If you have the time and desire to do things carefully, truly, then you will do things carefully. You'll find that tradesmen have plenty of expertise and money-- the only thing they don't have is time, and it really shows.




>I cannot tell you how many stories

This is not the metric. It's a self selected post hoc measurement, subject to mental bias.

The proper way is to measure all pros that do a task, then the ratio that did badly, then do the same thing for amateurs, and do so carefully (preferably somehow double blind) to remove cognitive bias. Then compare ratios.

When such things are done, I find almost every time notice my (and likely your) anecdotal claims vanish. I suspect this is such a case.

A good example is a friend owns a business that handles two cases of building things: doing it themselves first time, and fixing screwups done by amateurs. Literally (I've seen the books because I was surprised when he told me this) 75% of their revenue is repairing things people screwed up by not hiring pros, and then it costs much more. (It's related to wetland construction issues).

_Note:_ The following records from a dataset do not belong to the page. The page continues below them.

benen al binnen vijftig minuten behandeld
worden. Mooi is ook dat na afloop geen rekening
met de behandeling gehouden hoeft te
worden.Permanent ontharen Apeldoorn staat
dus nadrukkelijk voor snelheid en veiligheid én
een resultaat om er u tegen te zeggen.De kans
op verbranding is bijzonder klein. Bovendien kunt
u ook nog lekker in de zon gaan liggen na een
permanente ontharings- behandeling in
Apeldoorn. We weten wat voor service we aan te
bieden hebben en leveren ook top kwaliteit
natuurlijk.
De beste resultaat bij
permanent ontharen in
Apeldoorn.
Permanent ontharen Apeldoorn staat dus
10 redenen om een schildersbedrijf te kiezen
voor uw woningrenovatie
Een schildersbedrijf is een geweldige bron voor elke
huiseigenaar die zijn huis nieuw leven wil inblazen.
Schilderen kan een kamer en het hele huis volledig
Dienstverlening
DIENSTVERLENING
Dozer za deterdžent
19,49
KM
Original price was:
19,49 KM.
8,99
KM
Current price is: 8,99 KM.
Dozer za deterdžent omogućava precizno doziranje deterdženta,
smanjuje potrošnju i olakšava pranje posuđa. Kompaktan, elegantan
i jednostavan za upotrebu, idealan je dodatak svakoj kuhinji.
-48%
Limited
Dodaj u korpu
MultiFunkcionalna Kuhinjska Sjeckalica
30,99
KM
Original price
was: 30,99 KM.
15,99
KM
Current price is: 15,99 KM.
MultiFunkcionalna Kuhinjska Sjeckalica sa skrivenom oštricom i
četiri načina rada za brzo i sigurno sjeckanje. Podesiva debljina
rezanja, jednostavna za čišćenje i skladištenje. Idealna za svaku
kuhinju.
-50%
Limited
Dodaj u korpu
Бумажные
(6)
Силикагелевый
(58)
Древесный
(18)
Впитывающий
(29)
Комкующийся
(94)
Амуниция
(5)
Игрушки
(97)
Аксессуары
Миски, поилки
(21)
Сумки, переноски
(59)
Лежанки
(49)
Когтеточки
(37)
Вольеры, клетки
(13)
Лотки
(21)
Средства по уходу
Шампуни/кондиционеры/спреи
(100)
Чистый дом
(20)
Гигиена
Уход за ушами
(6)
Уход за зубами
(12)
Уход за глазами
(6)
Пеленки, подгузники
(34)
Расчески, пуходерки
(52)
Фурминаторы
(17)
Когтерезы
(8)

Then don't construct in a wetland? 90% of building involves avoiding risk, not developing Herculean skills to overcome risks.

It would be like if I lived in Thailand and then complained that I got electrocuted trying to set up a really complicated AC system. If you aren't willing to put in the time to do that kind of electrical work safely, then ask yourself why you really want to live in an area where that type of work is a pressing requirement.

I don't subscribe to your philosophy that all contractors are superheroes that are immune to messing things up. I'm not paying $125 an hour for a guy who lives in a tin shack to come and tell me how much of a pro he is just to disappear the moment I discover some deficiency in his work.


>Then don't construct in a wetland?

Failure through believing your skills are above what they are is not unique to wetland.

>I don't subscribe to your philosophy that all contractors are superheroes

I've never stated anything close to that. Since you've moved on to strawmen, there's no sense discussing further, since you apparently left this discussion some time back.